We'll explore how to  *summarize*  the distribution of a variable with a single value. Depending on the particular characteristics of a distribution, we'll see that we can summarize it using  **the mean** ,  **the weighted mean** ,  **the median** , or  **the mode** .

We'll also explore how to measure the  *variability*  in a distribution. If we have a distribution  *A*  with the values [3, 3, 3, 3], and a distribution  *B*  with [30, 1, 15, 43], we can clearly see that there's much more variability (diversity) in  *B* . We'll learn to quantify variability using measures like  **variance**  and  **standard deviation** .we can then explore how to  *locate a value in a distribution* , and determine how it compares to other values.
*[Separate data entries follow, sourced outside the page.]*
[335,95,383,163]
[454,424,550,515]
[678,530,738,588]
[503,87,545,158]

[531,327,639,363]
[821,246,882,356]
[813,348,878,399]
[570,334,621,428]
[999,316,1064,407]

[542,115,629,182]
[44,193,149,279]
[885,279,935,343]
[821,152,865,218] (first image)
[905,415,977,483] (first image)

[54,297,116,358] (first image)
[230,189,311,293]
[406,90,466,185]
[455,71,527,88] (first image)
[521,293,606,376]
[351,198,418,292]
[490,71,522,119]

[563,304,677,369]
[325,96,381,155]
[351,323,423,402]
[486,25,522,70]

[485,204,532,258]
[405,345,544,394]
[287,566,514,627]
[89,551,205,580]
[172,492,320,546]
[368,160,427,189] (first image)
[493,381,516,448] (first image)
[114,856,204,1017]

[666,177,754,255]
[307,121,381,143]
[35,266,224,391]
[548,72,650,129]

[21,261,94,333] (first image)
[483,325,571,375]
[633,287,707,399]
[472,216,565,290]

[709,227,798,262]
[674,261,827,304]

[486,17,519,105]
For instance, when we analyze salaries, we might want to find out whether a salary of \$75000 is common or extreme inside a company. We'll explore how to answer this question with precision using a  **z-score** .

Let's say we want to summarize the distribution below with a single value that is representative of the distribution as a whole.

$$
[
0
,
1
,
4
,
7
,
8
,
10
]
$$

Intuitively, we need to take into account  *equally*  every single value in the distribution if we want to find a good summary value that's representative of the entire distribution. We could try to sum all the values in the distribution, and then divide the total by the number of values we added — this way we'll manage to take into account equally every value in the distribution:

$$
\frac{0+1+4+7+8+10}{6}=\frac{30}{6}=5
$$

When we compute the summary value of a distribution in this way, we call the value  **the arithmetic mean** , or  **the mean** . For our distribution above, the mean is 5.